A 32-member team did the four hour surgery to separate the twins, at 8am on Monday.

After finishing the first phase of surgery, the medical board members talked to the media.

"Due to complications with their reproductive organs, we have just set a tissue expander today. We will wait six to eight weeks to do the surgery again and wish to complete it at that time," said Prof Dr Asraf Ul Haque, head of paediatric surgery at DMCH who leads the 32-member surgery team.

The two-and-a-half-year-old girls, daughters of Lal Mia and Manufa Akhter from Nilphamari's Jaldhaka upazila, were born in 2019, joined at the back and head.

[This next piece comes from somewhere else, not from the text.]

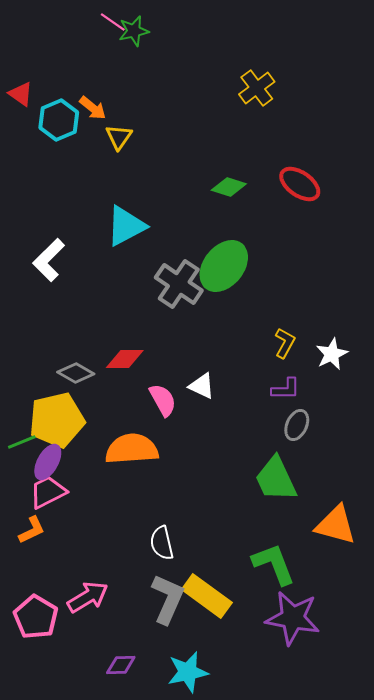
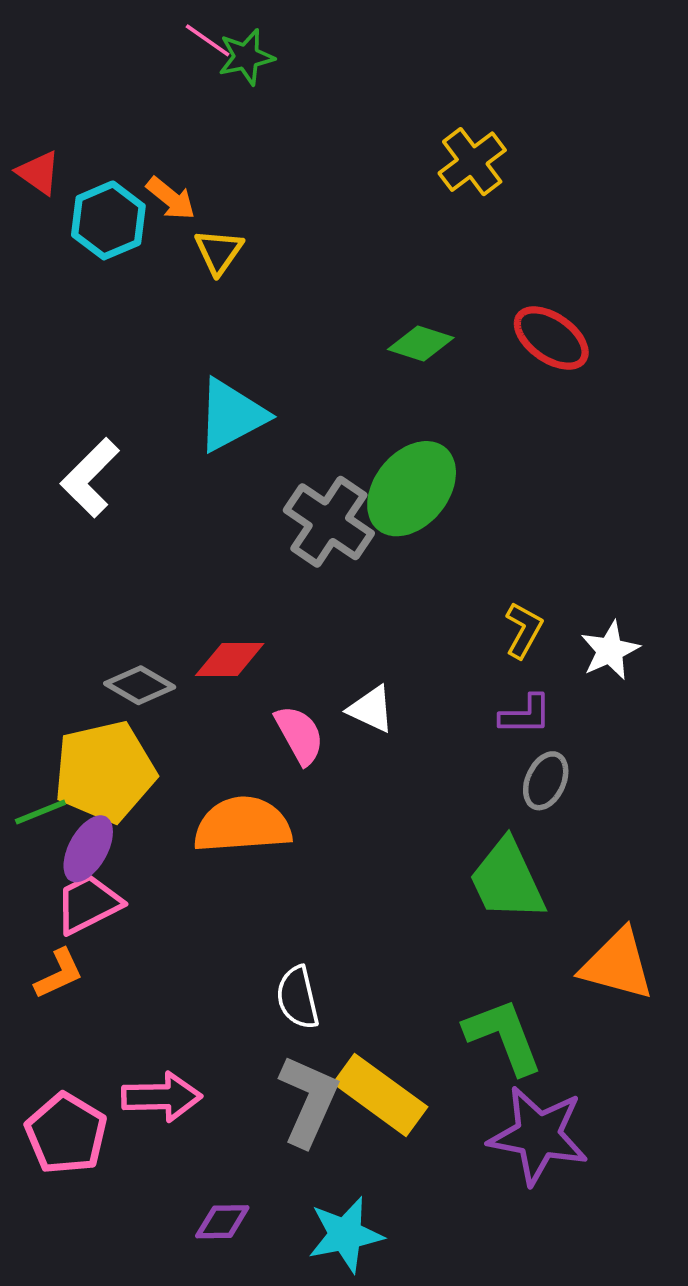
pink arrow: (88, 597) -> (162, 1097), turned 30

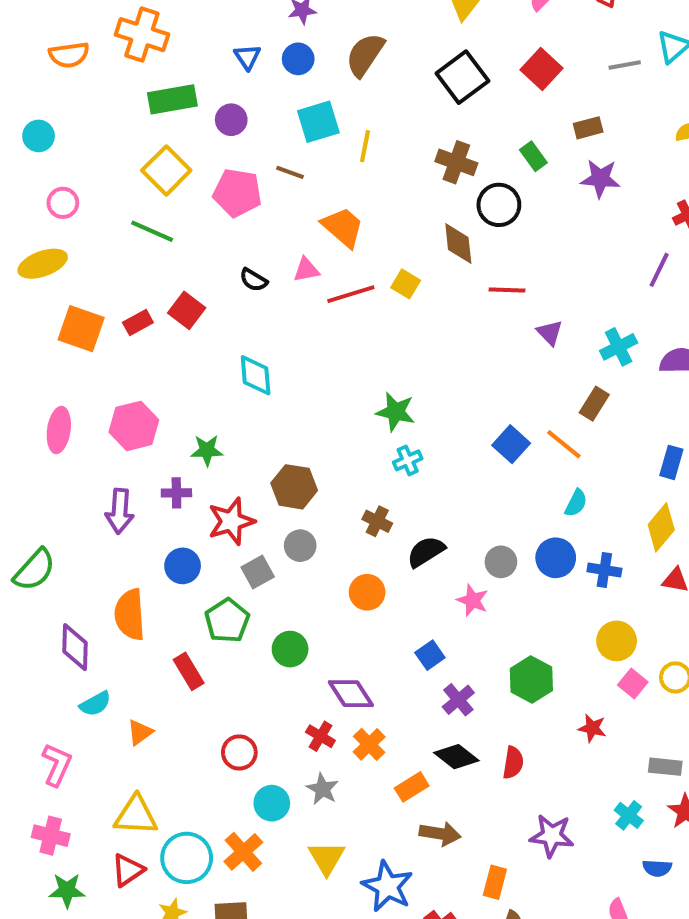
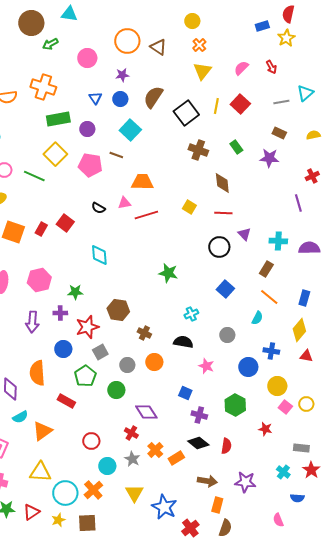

They share a spine, genitalia, and part of their intestinal tract.

Doctors partially separated their rectums nine days after birth, but follow-up surgery was postponed last year after the outbreak of Covid-19.

After a critical surgery at the Combined Military Hospital (CMH) in Dhaka, Rabeya and Rokeya, who were born fused at the head, made a full recovery and returned to their home on 14 March this year.

Earlier in 2019, doctors at Dhaka Medical College Hospital and a hospital in Hungary did the surgery of conjoined twins Rabeya and Rokeya.

In 2010, doctors at Dhaka Shishu Hospital separated conjoined twins Moni and Mukta who had been conjoined at the lower part of their chests. 

Conjoined twins develop when an early embryo only partially separates, leaving babies physically connected after birth.